The commission handed down its final decision, called a forfeiture order, Thursday. It orders Scott Rhodes, the neo-Nazi podcaster behind the calls, to pony up $9.9 million as recompense for the thousands of attack calls he sent out from spoofed numbers in 2018.
Rhodes doesn't deny making the calls, according to the agency, only that he didn't make them "as alleged."
"Other than Rhodes's bare assertion that he did not make the calls 'as alleged' in the notice, there is no evidence to support the claim that someone other than Rhodes originated the calls or selected the caller ID," the agency said.
Outgoing FCC Chairman Ajit Pai said that the calls were not only illegal but that Rhodes took the imposition of a robocall "to new levels of egregiousness."
Originally, the FCC proposed a fine of almost $13 million but Rhodes managed to convince the commission to knock that down by nearly $3 million by showing he had permission to use one of the numbers he was calling from.
Since some of the calls — specifically, 1,496 calls that targeted California voters and urged them to "rid America of traitorous Jews like Dianne Feinstein" — weren't spoofed, the commission found that a roughly $3 million reduction was necessary.
Black candidates including Stacey Abrams and Andrew Gillum, who ran for governor in Georgia and senator in Florida that year, respectively, were also targeted by the racist calls.
More than 500 calls purporting to be from "magical Negro" Oprah Winfrey were made to people in Georgia, disparaging Abrams in similar terms. In another set of calls, a man speaking in a racist mimicry of a Black dialect pretended to be Gillum making a campaign call.

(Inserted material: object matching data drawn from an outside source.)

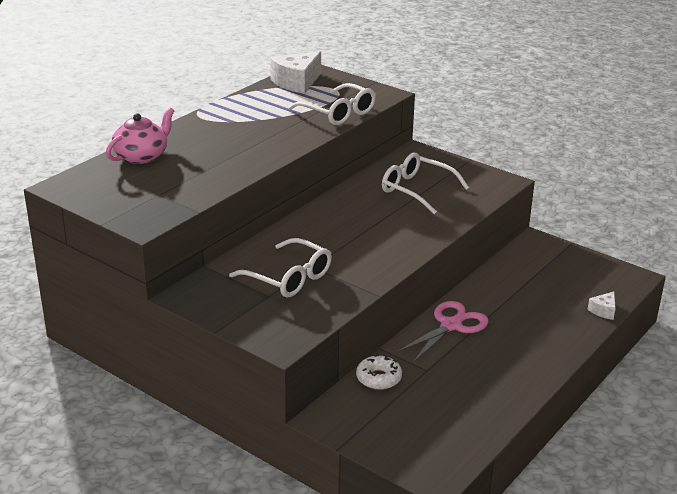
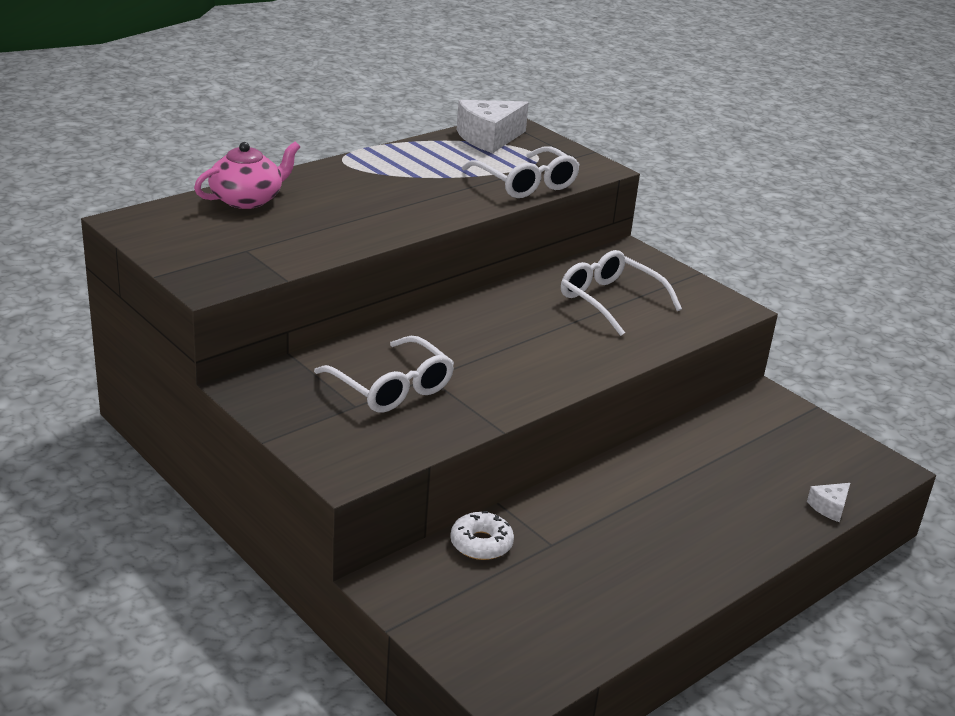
camera: 10 degrees right, 0 degrees up
(451, 326) = (606, 490): pink scissors -> none

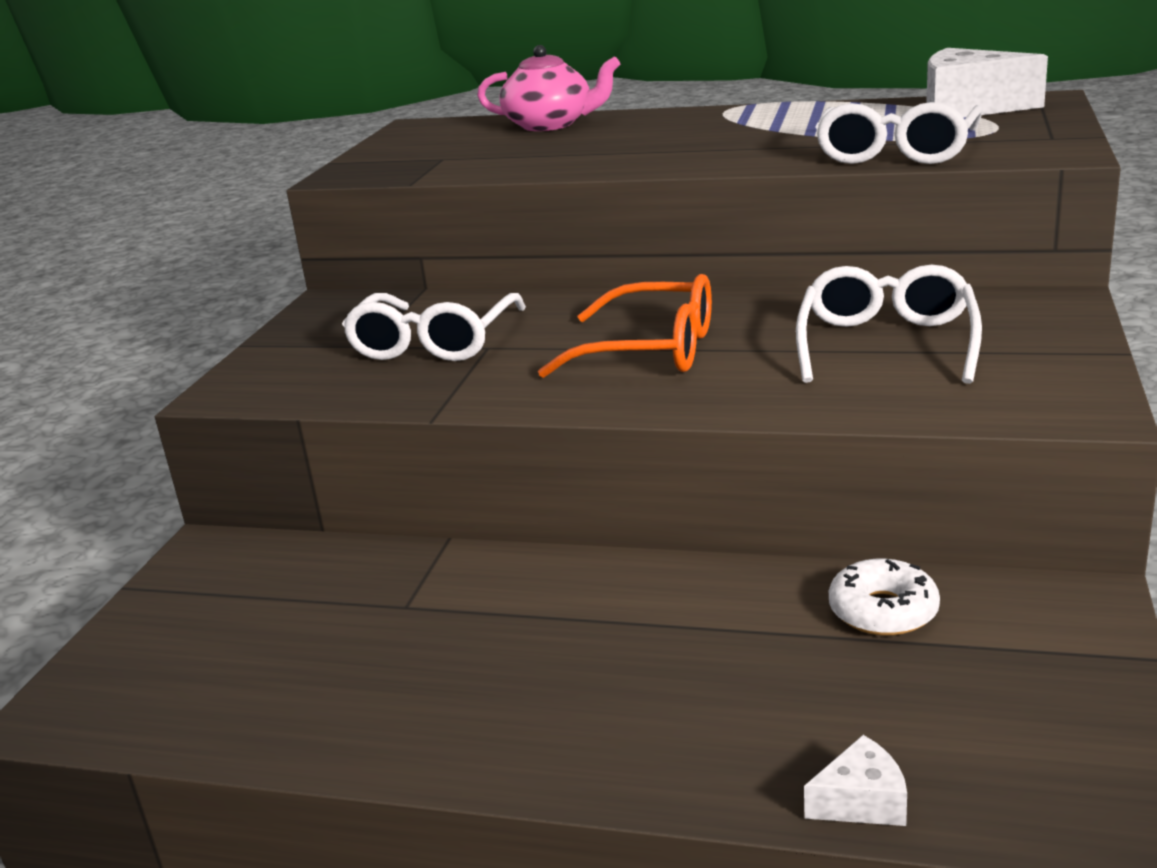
camera: 60 degrees right, 5 degrees down
(481, 543) = (349, 564): white donut -> white donut (883, 611)
(517, 345) = (649, 350): none -> orange glasses
(829, 507) = (861, 801): white cheese -> white cheese turned 150 degrees clockwise

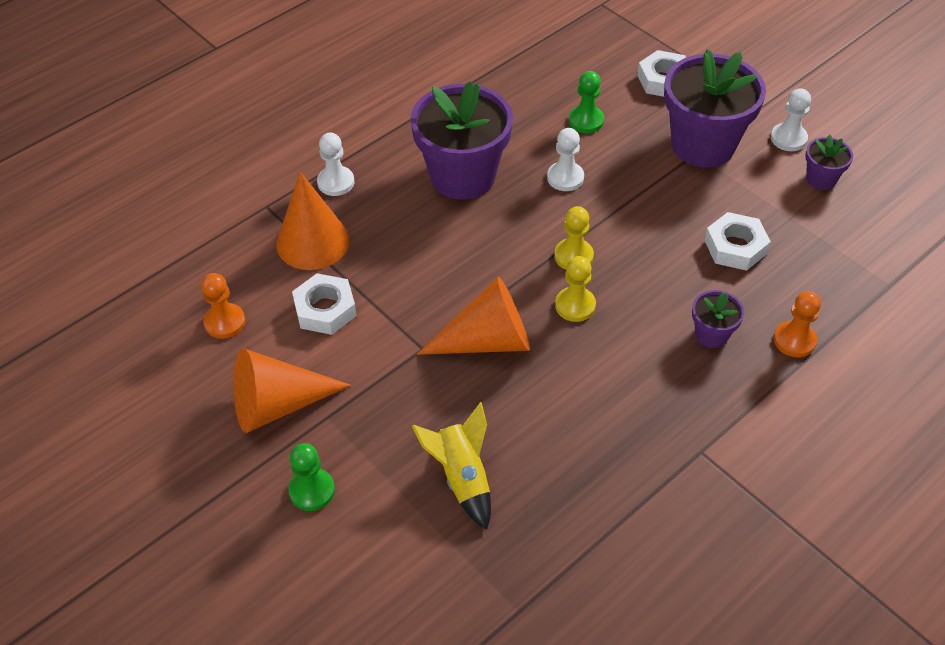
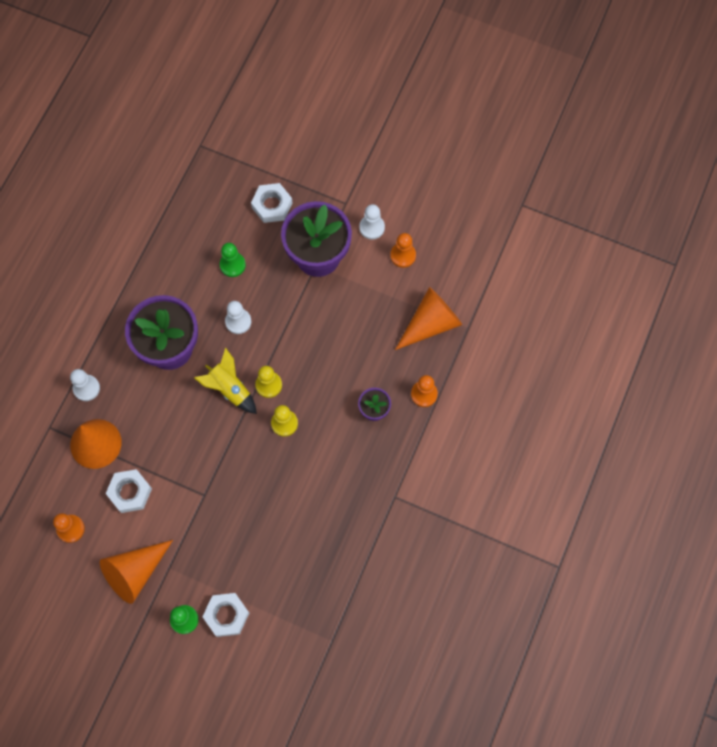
camera: 25 degrees left, 20 degrees up
(462, 477) = (267, 573): yellow rocket -> yellow rocket (229, 389)
(487, 341) = (241, 472): orange cone -> orange cone (431, 324)
(735, 247) = (366, 335): white nut -> white nut (226, 615)
(821, 179) = (403, 255): purple flower pot -> orange pawn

Other attack calls were xenophobic, aimed at communities where an undocumented immigrant had been charged with the murder of a young white woman in a case that was heavily politicized by President Donald Trump.
Rhodes also attempted to influence the jury in the murder trial of James Fields, according to the commission.
Fields was eventually convicted of the murder of Heather Heyer, an anti-racism protestor he struck with his car in the wake of a white supremacist rally in Charlottesville, Virginia, but the jury had to be instructed to ignore any calls they may receive from Rhodes, the FCC said.
Rhodes could not immediately be reached for comment Friday.